LEBAK, RADARBANTEN.CO.ID – Pemerintah Kabupaten (Pemkab) Lebak telah mengalokasikan anggaran untuk mendukung program Makan Bergizi Gratis (MBG) yang menjadi salah satu program prioritas Presiden Prabowo Subianto.
Skema burden sharing atau berbagi beban dengan pemerintah daerah menjadi mekanisme dalam pelaksanaan program ini.
Kepala Badan Keuangan dan Aset Daerah (BKAD) Lebak, Halson, mengungkapkan bahwa sementara ini 2 persen dari Pendapatan Asli Daerah (PAD) tahun 2025 telah dialokasikan untuk program MBG sesuai arahan Pemerintah Provinsi (Pemprov) Banten.
“Untuk mendukung program tersebut, sementara dialokasikan 2% dari PAD,” ujar Halson, Minggu 6 Januari 2024.
Namun, ia menambahkan bahwa pihaknya masih menunggu kejelasan apakah Pemprov Banten akan ikut membantu pendanaan program ini di Kabupaten Lebak.
Sementara itu, Anggota Badan Anggaran (Banggar) DPRD Lebak dari Fraksi Gerindra, Bangbang SP, menyebutkan bahwa saat pembahasan APBD 2025, alokasi anggaran untuk MBG belum muncul. Namun, setelah evaluasi APBD di tingkat gubernur, muncul arahan untuk mengalokasikan anggaran tersebut.
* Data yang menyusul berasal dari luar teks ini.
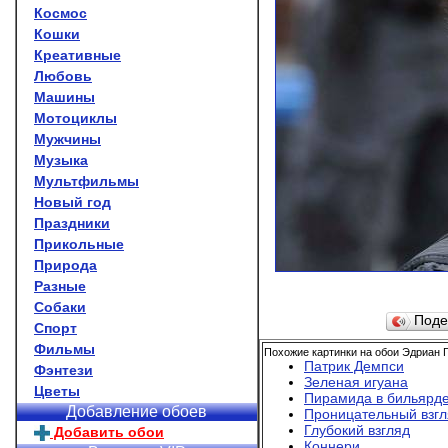
Космос
Кошки
Креативные
Любовь
Машины
Мотоциклы
Мужчины
Музыка
Мультфильмы
Новый год
Праздники
Прикольные
Природа
Разные
Собаки
Поде
Спорт
Фильмы
Похожие картинки на обои Эдриан Г
Патрик Демпси
Фэнтези
Зеленая игуана
Цветы
Пирамида в бильярд
Добавление обоев
Проницательный взгл
Глубокий взгляд
Добавить обои
Коннери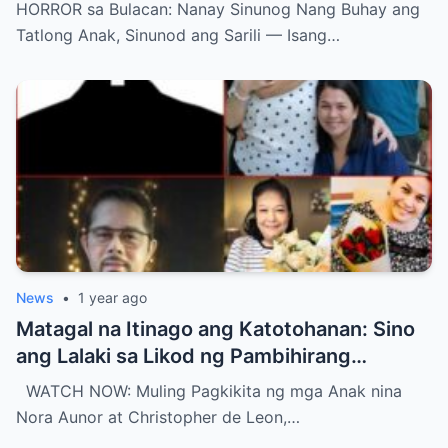
Hustisya – Ano ang Unang Salita Niyang
HORROR sa Bulacan: Nanay Sinunog Nang Buhay ang
Nasambit?
Tatlong Anak, Sinunod ang Sarili — Isang…
News
•
1 year ago
Matagal na Itinago ang Katotohanan: Sino
ang Lalaki sa Likod ng Pambihirang
Pagsasama Muli ng mga Anak nina Ate Guy
WATCH NOW: Muling Pagkikita ng mga Anak nina
at Christopher?
Nora Aunor at Christopher de Leon,…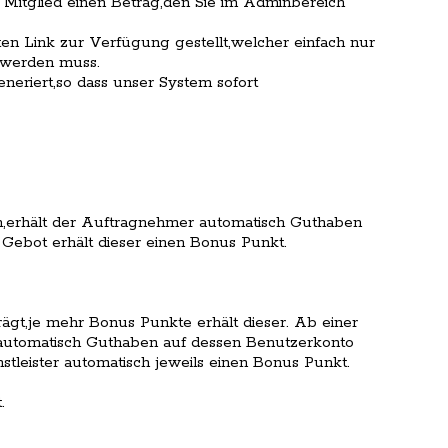
Mitglied einen Betrag,den Sie im Adminbereich
en Link zur Verfügung gestellt,welcher einfach nur
 werden muss.
eneriert,so dass unser System sofort
,erhält der Auftragnehmer automatisch Guthaben
Gebot erhält dieser einen Bonus Punkt.
trägt,je mehr Bonus Punkte erhält dieser. Ab einer
 automatisch Guthaben auf dessen Benutzerkonto
nstleister automatisch jeweils einen Bonus Punkt.
.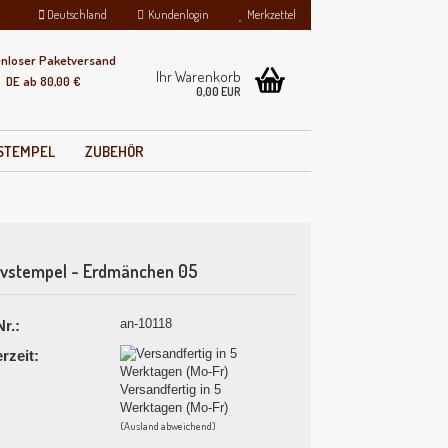
Deutschland
Kundenlogin
Merkzettel
enloser Paketversand
Ihr Warenkorb
DE ab 80,00 €
0,00 EUR
VSTEMPEL
ZUBEHÖR
ivstempel - Erdmänchen 05
llen
an-10118
Nr.:
ergessen?
erzeit:
Versandfertig in 5
Werktagen (Mo-Fr)
(Ausland abweichend)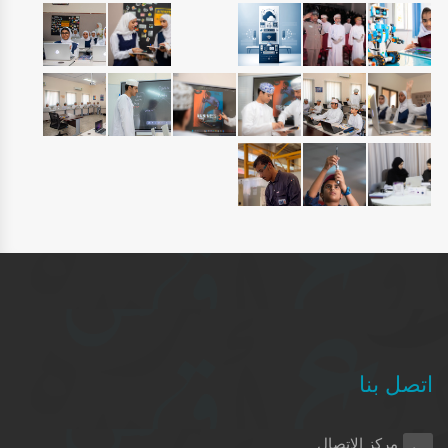
اتصل بنا
مركز الاتصال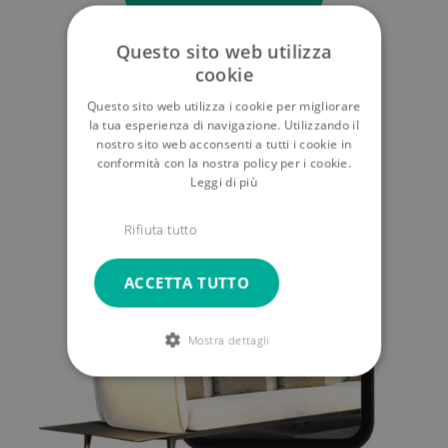
Questo sito web utilizza
cookie
Questo sito web utilizza i cookie per migliorare
la tua esperienza di navigazione. Utilizzando il
nostro sito web acconsenti a tutti i cookie in
conformità con la nostra policy per i cookie.
Leggi di più
Rifiuta tutto
ACCETTA TUTTO
Mostra dettagli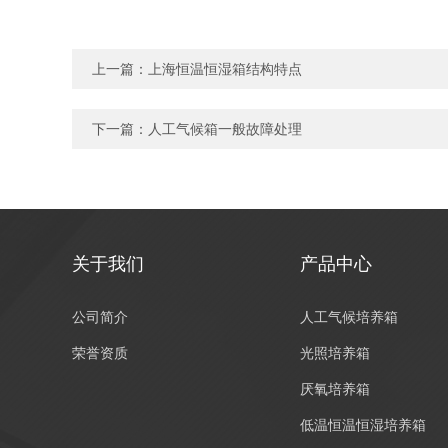
上一篇：
上海恒温恒湿箱结构特点
下一篇：
人工气候箱一般故障处理
关于我们
产品中心
公司简介
人工气候培养箱
荣誉资质
光照培养箱
厌氧培养箱
低温恒温恒湿培养箱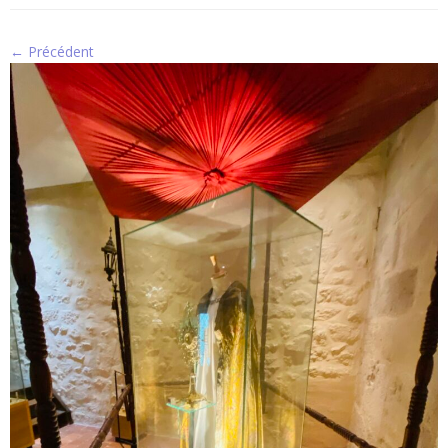
← Précédent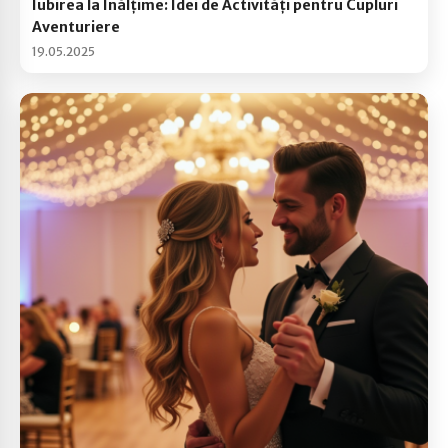
Iubirea la Înălțime: Idei de Activități pentru Cupluri
Aventuriere
19.05.2025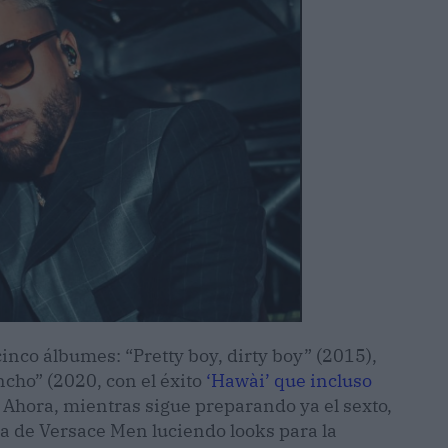
cinco álbumes: “Pretty boy, dirty boy” (2015),
ncho” (2020, con el éxito
‘Hawài’ que incluso
. Ahora, mientras sigue preparando ya el sexto,
ia de Versace Men luciendo looks para la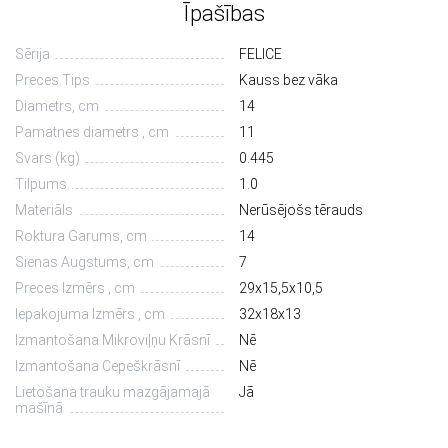
Īpašības
Sērija
FELICE
Preces Tips
Kauss bez vāka
Diametrs, сm
14
Pamatnes diametrs , cm
11
Svars (kg)
0.445
Tilpums
1.0
Materiāls
Nerūsējošs tērauds
Roktura Garums, cm
14
Sienas Augstums, cm
7
Preces Izmērs , cm
29х15,5х10,5
Iepakojuma Izmērs , cm
32х18х13
Izmantošana Mikroviļņu Krāsnī
Nē
Izmantošana Cepeškrāsnī
Nē
Lietošana trauku mazgājamajā
Jā
mašīnā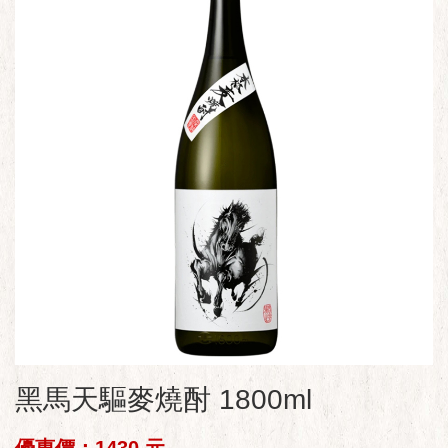
黑馬天驅麥燒酎 1800ml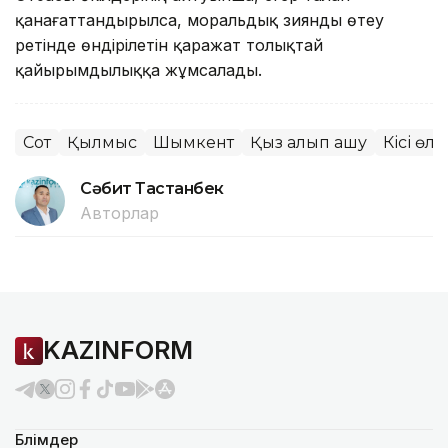
қанағаттандырылса, моральдық зиянды өтеу
ретінде өндірілетін қаражат толықтай
қайырымдылыққа жұмсалады.
Сот
Қылмыс
Шымкент
Қыз алып қашу
Кісі өлт
Сәбит Тастанбек
Авторлар
KAZINFORM
Бөлімдер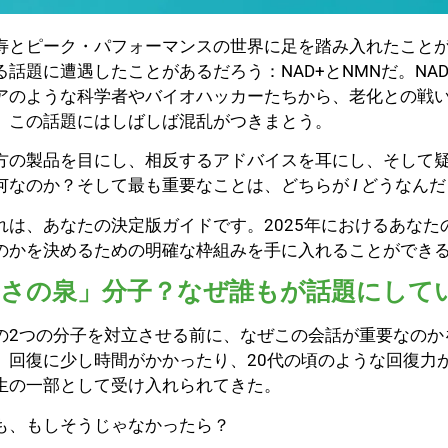
寿とピーク・パフォーマンスの世界に足を踏み入れたことが
る話題に遭遇したことがあるだろう：NAD+とNMNだ。NA
アのような科学者やバイオハッカーたちから、老化との戦
、この話題にはしばしば混乱がつきまとう。
方の製品を目にし、相反するアドバイスを耳にし、そして
何なのか？そして最も重要なことは、どちらが
I
どうなんだ
れは、あなたの決定版ガイドです。2025年におけるあな
のかを決めるための明確な枠組みを手に入れることができ
若さの泉」分子？なぜ誰もが話題にして
の2つの分子を対立させる前に、なぜこの会話が重要なのか
、回復に少し時間がかかったり、20代の頃のような回復力
生の一部として受け入れられてきた。
も、もしそうじゃなかったら？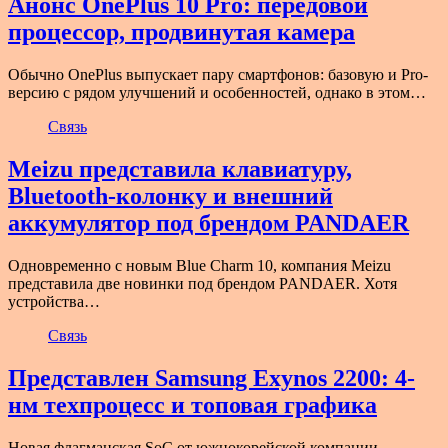
Анонс OnePlus 10 Pro: передовой
процессор, продвинутая камера
Обычно OnePlus выпускает пару смартфонов: базовую и Pro-
версию с рядом улучшений и особенностей, однако в этом…
Связь
Meizu представила клавиатуру,
Bluetooth-колонку и внешний
аккумулятор под брендом PANDAER
Одновременно с новым Blue Charm 10, компания Meizu
представила две новинки под брендом PANDAER. Хотя
устройства…
Связь
Представлен Samsung Exynos 2200: 4-
нм техпроцесс и топовая графика
Новая флагманская SoC от южнокорейской компании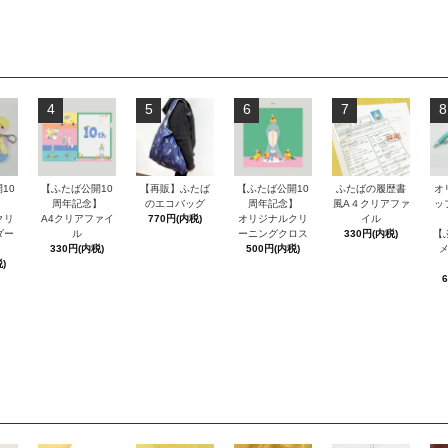
4
5
6
7
8
10
【ふたば公開10
【再販】ふたば
【ふたば公開10
ふたばの履歴書
オ
】
周年記念】
のエコバッグ
周年記念】
風A４クリアファ
ッ
クリ
A4クリアファイ
770円(内税)
オリジナルクリ
イル
ダー
ル
ーニングクロス
330円(内税)
【
330円(内税)
500円(内税)
)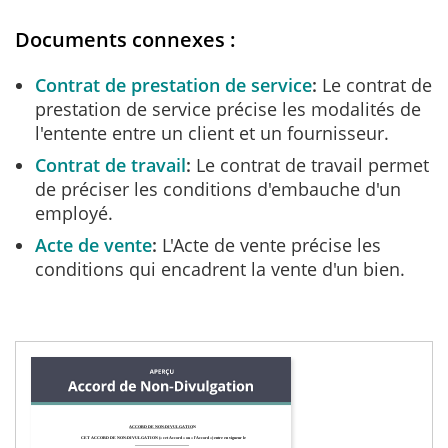
Documents connexes :
Contrat de prestation de service
Le contrat de
prestation de service précise les modalités de
l'entente entre un client et un fournisseur.
Contrat de travail
Le contrat de travail permet
de préciser les conditions d'embauche d'un
employé.
Acte de vente
L'Acte de vente précise les
conditions qui encadrent la vente d'un bien.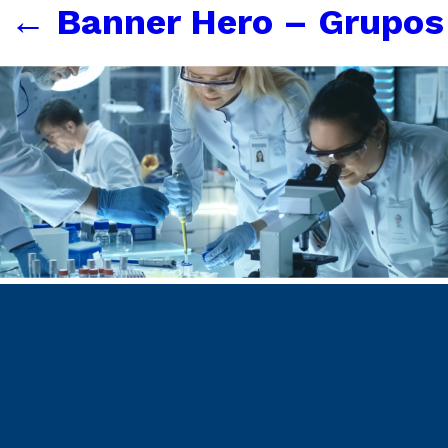
←
Banner Hero – Grupos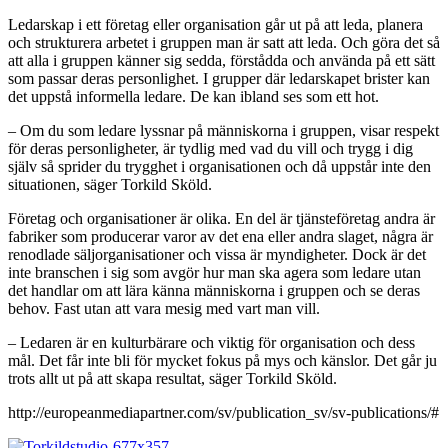
Ledarskap i ett företag eller organisation går ut på att leda, planera
och strukturera arbetet i gruppen man är satt att leda. Och göra det så
att alla i gruppen känner sig sedda, förstådda och använda på ett sätt
som passar deras personlighet. I grupper där ledarskapet brister kan
det uppstå informella ledare. De kan ibland ses som ett hot.
– Om du som ledare lyssnar på människorna i gruppen, visar respekt
för deras personligheter, är tydlig med vad du vill och trygg i dig
själv så sprider du trygghet i organisationen och då uppstår inte den
situationen, säger Torkild Sköld.
Företag och organisationer är olika. En del är tjänsteföretag andra är
fabriker som producerar varor av det ena eller andra slaget, några är
renodlade säljorganisationer och vissa är myndigheter. Dock är det
inte branschen i sig som avgör hur man ska agera som ledare utan
det handlar om att lära känna människorna i gruppen och se deras
behov. Fast utan att vara mesig med vart man vill.
– Ledaren är en kulturbärare och viktig för organisation och dess
mål. Det får inte bli för mycket fokus på mys och känslor. Det går ju
trots allt ut på att skapa resultat, säger Torkild Sköld.
http://europeanmediapartner.com/sv/publication_sv/sv-publications/#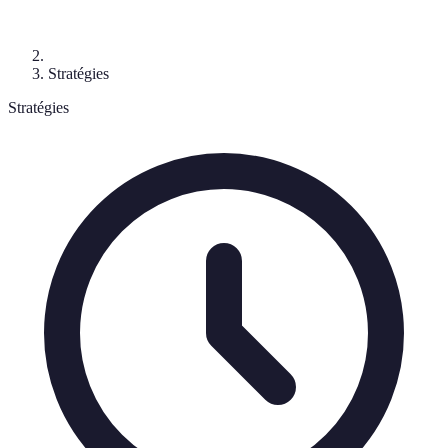
Stratégies
Stratégies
“Sebelumnya tidak ada dalam pembahasan APBD, tapi setelah evaluasi di gubernur, ada arahan untuk memasukkan anggaran MBG,” ujar Bangbang.
Meski demikian, hingga kini belum ada petunjuk teknis (juknis) terkait pemanfaatan anggaran tersebut. Menurut Bangbang, alokasi 2 persen dari PAD Lebak, yang diperkirakan sekitar Rp460 miliar, telah mempertimbangkan kondisi keuangan daerah.
“PAD kita masih tergolong rendah, sekitar Rp460 miliar. Jadi, alokasi 2 persen tentu memperhitungkan beban APBD juga,” kata Ketua DPD Gerindra Lebak itu.
Pemkab Lebak masih menunggu regulasi lebih lanjut untuk menentukan apakah anggaran tersebut akan digunakan untuk menambah kebutuhan pangan atau keperluan operasional program MBG. Keputusan final masih menunggu juknis dari pemerintah pusat.